The courtesies done, Victor sat by the bed and fanned a deck of index cards.

“Pick a card, any card.”

“Is this a game?” Arkady asked.

“What else? Seven people with excellent reasons to kill Tatiana.” He turned a card stapled to a color photo of a man with long bleached hair, evasive eyes and a tan. “Igor Mulovich threatened Tatiana in open court. He had recruited young women as models and sold them like meat in the Emirates.”

Arkady said, “I remember him.”

“You should. We arrested him, but it was Tatiana’s articles that nailed him. He served one year in prison camp. He bought a judge on appeal, got out and gets run over by a truck, so the laugh’s on him.”

Victor turned over another card to another familiar face. Aza Baron, formerly Baranovsky, a broker whose clients had enjoyed phenomenal returns until Tatiana Petrovna exposed his pyramid scheme. “Baron is in Israel fighting extradition.”

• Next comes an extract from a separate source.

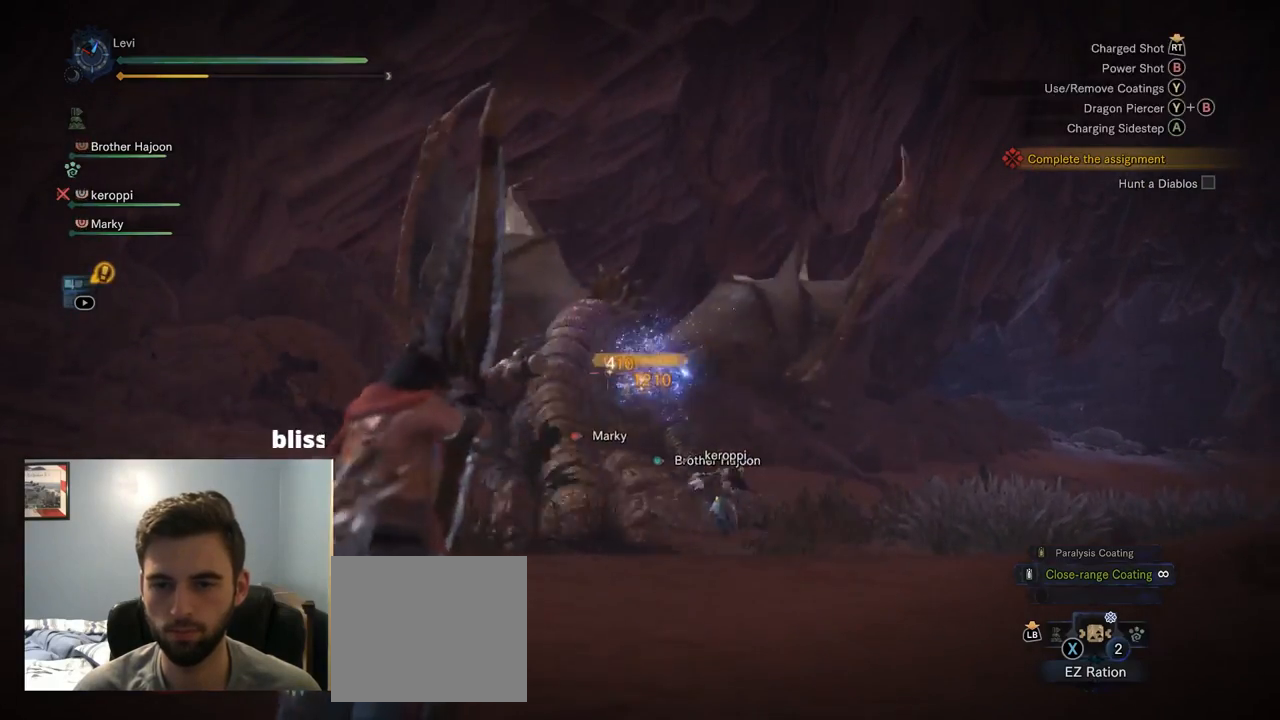
{"buttons": ["L2"], "left_stick": "left", "right_stick": "right", "events": [[17, "R2", "up"], [167, "right_stick", "left"], [334, "right_stick", "center"], [467, "left_stick", "left"], [484, "right_stick", "right"]]}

He turned over the third card.

“Tomsky. The big fish himself,” Arkady said.

“Himself.”

Kazimir Tomsky, deputy minister of defense. He had barely got his fingers in the pot when a Russian freighter limped into Malta. Its cargo had shifted in a storm and had to be reloaded. In the process, a dockside crane toppled and dropped crates labeled “Domestic Appliances.” What spilled out, however, were rocket- propelled grenades. Everyone knew that the arms had been illegally sold by men high and low in the Defense Ministry. Tatiana named them.

Tomsky spent time in prison. He had been released ten days before Tatiana Petrovna was killed.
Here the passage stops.